Even presidents began to take advantage of the popularity of online video, with Obama appearing on the popular Zach Galifianakis web series Between Two Ferns to promote Healthcare.gov. The site saw a huge increase in traffic as a result of his appearance, and was lauded as a successful way of communicating a controversial — but potentially life-saving — topic to a younger audience.
The early 2010s also saw the dawn of what many consider to be the real future of online video: mobile.
Vine, launched by Twitter in 2013, quickly became a widely popular video-only social network. Popular picture-only social network Instagram added video only a few months later. Brands immediately leapt on this opportunity to show short-form video content to their audiences, and even older brands like GE leapt on the trend, launching their Vine account a mere one day after the network was started.
By now, it had been less than a decade since Nike took home the trophy as the first video to reach a million views on YouTube and online video was no longer a fun niche market for brands big and small; it was a must-have.
The Sky is the Limit
So what is the future of online video? For one, it’s volume. Mark Zuckerberg, whose company, Facebook, went from being a small dorm-room project to the largest social network in history, predicts that video will look like as big of a shift in the way we communicate as mobile has been. And, as I mentioned earlier, Cisco is already predicting that by 2020, at least 80% of internet traffic will be video.
100 million hours of video are watched on Facebook every day. That’s 11,415 days of video content. So, if everyone is doing it, how do brands stand out?

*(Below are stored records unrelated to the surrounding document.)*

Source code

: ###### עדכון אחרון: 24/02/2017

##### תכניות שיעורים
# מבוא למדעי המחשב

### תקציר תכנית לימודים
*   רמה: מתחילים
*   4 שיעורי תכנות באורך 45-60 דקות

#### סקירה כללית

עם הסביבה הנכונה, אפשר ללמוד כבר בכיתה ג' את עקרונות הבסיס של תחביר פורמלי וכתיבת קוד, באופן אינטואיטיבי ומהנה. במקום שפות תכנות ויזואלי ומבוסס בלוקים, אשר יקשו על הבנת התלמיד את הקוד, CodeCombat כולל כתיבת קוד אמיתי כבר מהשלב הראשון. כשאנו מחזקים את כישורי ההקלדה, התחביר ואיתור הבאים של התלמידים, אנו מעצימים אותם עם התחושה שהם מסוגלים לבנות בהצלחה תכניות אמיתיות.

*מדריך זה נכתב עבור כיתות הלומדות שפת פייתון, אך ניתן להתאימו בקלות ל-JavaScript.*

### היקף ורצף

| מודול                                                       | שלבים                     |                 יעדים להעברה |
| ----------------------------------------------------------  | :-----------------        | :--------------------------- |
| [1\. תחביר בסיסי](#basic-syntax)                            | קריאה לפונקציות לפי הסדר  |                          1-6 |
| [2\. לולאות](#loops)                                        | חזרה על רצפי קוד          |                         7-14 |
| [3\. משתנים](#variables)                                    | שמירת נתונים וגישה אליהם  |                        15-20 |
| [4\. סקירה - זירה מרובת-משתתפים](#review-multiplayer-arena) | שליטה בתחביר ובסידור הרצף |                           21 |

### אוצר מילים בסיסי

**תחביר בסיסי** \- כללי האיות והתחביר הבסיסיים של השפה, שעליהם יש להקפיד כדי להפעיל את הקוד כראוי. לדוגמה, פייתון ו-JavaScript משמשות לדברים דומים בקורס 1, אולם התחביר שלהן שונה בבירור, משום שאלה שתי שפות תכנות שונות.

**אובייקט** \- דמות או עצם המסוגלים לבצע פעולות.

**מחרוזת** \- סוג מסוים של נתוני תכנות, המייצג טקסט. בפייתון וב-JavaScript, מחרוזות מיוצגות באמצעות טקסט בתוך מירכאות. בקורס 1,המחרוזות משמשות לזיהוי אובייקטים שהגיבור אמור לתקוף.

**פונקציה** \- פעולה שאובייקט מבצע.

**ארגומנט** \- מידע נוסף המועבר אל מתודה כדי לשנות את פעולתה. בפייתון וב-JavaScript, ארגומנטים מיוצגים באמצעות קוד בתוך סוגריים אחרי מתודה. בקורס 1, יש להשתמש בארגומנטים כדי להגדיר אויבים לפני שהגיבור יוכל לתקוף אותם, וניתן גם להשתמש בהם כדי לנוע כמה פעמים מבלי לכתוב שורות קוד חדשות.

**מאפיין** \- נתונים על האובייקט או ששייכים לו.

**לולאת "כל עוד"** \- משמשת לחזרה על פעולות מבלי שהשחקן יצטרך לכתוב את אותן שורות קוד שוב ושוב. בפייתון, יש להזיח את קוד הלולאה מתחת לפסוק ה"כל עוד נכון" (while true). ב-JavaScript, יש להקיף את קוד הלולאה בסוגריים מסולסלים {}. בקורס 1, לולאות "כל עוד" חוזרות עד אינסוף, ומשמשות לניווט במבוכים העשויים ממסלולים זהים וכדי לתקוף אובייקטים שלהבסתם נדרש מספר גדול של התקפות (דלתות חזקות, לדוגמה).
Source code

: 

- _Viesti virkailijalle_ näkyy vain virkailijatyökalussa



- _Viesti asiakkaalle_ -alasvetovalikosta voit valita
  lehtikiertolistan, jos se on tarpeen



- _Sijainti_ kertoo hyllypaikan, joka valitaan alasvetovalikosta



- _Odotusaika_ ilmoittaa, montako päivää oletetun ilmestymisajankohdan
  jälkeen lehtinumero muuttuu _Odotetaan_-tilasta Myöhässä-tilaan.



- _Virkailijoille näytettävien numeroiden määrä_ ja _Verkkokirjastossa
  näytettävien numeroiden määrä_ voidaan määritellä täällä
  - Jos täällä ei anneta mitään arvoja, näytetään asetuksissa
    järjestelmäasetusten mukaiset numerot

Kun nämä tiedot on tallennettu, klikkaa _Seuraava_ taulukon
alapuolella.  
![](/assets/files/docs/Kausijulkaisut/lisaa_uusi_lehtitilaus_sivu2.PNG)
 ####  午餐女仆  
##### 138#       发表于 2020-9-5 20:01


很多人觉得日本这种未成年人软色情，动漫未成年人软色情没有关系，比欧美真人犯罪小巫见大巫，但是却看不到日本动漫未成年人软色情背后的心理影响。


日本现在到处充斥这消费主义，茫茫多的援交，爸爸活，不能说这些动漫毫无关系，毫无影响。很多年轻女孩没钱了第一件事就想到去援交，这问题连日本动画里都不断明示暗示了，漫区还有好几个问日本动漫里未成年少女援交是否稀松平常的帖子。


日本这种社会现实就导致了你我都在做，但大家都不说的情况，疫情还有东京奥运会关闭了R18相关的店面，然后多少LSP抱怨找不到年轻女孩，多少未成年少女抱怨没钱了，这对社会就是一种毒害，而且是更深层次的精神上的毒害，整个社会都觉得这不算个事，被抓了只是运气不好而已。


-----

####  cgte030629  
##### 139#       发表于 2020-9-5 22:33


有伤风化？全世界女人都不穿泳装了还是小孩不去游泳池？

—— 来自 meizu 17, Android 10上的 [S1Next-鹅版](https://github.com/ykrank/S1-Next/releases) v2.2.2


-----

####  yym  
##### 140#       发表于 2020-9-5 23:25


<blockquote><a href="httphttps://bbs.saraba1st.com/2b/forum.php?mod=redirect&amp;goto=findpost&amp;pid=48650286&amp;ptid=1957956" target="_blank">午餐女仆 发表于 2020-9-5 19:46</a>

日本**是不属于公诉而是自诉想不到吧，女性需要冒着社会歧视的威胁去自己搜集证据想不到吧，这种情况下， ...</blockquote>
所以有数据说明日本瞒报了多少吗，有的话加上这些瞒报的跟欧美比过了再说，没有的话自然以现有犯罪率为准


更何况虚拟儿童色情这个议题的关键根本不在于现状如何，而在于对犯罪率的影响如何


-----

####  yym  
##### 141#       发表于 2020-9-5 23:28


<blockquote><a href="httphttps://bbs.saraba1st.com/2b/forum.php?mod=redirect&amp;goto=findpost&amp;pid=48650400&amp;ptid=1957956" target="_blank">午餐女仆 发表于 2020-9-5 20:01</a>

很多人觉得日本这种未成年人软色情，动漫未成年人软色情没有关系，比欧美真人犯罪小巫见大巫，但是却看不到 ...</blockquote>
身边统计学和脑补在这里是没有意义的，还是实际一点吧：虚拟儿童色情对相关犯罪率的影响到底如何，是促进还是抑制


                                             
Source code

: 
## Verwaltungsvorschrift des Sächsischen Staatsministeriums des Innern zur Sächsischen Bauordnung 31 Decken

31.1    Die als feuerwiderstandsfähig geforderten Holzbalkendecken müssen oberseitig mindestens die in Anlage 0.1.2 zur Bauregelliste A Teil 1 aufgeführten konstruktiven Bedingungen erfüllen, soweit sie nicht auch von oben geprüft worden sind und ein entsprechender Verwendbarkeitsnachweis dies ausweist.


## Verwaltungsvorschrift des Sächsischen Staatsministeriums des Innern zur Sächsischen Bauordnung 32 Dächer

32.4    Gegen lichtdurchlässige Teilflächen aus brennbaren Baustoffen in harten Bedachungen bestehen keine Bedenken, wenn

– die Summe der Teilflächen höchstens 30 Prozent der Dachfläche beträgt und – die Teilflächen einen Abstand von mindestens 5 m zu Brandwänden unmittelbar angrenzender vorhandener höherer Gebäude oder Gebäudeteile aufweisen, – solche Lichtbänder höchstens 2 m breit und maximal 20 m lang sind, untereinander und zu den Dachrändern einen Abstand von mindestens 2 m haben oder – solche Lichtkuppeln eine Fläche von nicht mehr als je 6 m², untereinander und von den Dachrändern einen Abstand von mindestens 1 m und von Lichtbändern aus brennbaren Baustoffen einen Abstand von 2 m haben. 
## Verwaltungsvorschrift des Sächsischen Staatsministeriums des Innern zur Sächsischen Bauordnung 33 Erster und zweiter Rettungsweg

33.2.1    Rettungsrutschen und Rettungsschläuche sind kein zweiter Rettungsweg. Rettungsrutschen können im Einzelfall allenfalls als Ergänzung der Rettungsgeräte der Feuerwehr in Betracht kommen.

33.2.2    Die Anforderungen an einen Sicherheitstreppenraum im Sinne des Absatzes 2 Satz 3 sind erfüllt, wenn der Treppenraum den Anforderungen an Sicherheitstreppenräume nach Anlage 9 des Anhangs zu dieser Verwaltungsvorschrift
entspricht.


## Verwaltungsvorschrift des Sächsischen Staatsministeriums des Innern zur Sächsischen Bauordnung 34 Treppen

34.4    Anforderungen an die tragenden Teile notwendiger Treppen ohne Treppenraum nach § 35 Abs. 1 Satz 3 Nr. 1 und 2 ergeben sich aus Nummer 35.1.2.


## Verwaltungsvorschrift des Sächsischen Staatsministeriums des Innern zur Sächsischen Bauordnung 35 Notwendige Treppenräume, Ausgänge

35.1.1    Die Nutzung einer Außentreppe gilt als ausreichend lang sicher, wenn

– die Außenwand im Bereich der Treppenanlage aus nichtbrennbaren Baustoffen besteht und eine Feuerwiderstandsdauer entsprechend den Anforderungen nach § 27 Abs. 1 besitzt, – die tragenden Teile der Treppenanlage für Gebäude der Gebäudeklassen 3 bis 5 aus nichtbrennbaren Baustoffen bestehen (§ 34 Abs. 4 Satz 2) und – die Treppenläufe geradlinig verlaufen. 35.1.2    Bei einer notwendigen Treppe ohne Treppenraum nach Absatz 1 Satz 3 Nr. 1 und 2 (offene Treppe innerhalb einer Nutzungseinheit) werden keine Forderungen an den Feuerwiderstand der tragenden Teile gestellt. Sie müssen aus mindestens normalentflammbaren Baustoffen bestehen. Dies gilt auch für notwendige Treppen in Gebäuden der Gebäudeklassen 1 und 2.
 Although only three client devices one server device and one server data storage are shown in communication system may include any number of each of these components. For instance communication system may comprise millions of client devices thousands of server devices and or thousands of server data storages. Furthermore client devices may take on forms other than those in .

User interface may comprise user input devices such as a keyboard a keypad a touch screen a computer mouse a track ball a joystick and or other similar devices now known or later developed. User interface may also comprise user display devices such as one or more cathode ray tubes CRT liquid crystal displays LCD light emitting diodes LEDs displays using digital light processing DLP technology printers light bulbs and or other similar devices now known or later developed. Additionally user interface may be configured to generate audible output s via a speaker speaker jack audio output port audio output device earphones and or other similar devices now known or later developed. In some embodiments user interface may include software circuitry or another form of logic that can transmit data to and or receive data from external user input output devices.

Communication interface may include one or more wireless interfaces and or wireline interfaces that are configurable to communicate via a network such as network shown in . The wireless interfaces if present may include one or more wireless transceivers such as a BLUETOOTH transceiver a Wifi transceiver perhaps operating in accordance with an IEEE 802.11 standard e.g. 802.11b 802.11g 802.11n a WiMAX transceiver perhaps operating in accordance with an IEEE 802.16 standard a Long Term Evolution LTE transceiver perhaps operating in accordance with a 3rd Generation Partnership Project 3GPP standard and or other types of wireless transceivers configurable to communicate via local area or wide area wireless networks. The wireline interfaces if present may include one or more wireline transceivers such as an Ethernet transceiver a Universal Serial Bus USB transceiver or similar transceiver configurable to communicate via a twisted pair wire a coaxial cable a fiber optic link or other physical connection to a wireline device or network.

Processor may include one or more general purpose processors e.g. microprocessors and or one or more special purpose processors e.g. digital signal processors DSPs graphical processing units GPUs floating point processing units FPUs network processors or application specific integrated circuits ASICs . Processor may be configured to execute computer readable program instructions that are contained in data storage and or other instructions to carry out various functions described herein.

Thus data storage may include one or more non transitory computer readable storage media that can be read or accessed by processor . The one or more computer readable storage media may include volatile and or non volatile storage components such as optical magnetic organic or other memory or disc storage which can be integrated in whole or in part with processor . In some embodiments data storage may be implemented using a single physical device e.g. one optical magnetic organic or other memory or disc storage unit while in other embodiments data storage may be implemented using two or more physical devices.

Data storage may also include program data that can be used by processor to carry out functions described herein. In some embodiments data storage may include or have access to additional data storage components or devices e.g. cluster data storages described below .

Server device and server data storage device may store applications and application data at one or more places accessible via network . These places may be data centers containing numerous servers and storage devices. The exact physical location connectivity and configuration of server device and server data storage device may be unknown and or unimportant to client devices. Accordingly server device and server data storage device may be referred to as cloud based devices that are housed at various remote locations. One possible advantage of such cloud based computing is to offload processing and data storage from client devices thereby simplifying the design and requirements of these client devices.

First, brands are embracing new technologies as fast as engineers can create them. In 2015, YouTube launched 360 video, and Facebook followed suit. Brands as big as National Geographic, and as small as college football teams are using 360 video to give viewers an immersive experience with their content. Whether you’re helicoptering over a volcano, or running onto the field with Stanford at the Rose Bowl, the experience is unlike anything we’ve seen before in online video.
As people begin to expect video content from brands, innovative companies are also adding interactivity to their videos. Honda took a chance in promoting their Civic R with The Other Side, allowing viewers to flip back and forth between the family friendly version of their car, and the darker, more mysterious story that lurked beneath.
As video has matured as a marketing asset, many marketers are also looking to take video off YouTube and start seeing real results with it. Video platforms (like Vidyard – selfish plug) have emerged to help brands complement their YouTube strategy with more in-depth viewer analytics and lead generation elements. While there is always a place for branded content on YouTube, businesses that want more from their video – and to have more control over what plays before and after it – are increasingly moving content to their own websites, and keeping it there.
Personalization has also become the cornerstone of modern marketing, and brands are following suit with their video content. A recent personalized video campaign from Lenovo saw an almost 5x increase in clicks compared to their usual campaigns. And that was to a list of dead leads. If seeing their first and last name in a video is enough to drive prospects to click through and engage, I suspect we’ll see far more companies using this technology to stand out.
At the end of the day, online video is quickly replacing network television as one of the biggest sources of media attention. Streaming services like Netflix, user generated content sites like YouTube, and social networks like Facebook are making video accessible, searchable, and using complex algorithms to supply viewers with the exact content they know they will enjoy. Whether we spend the rest of our lives glued to a screen remains to be seen, but one thing is for certain: brands know how much time we spend watching content, and smart ones are taking advantage of online video as it grows.
Now, after all of this, I still don’t have a good way of knowing whether or not the coffee pot in our own kitchen is empty most of the time, but perhaps I can look at one of the latest innovations — inexpensive, video-enabled drones that I can control with my phone — to solve that.
After all, when it comes to online video, the sky truly is the limit.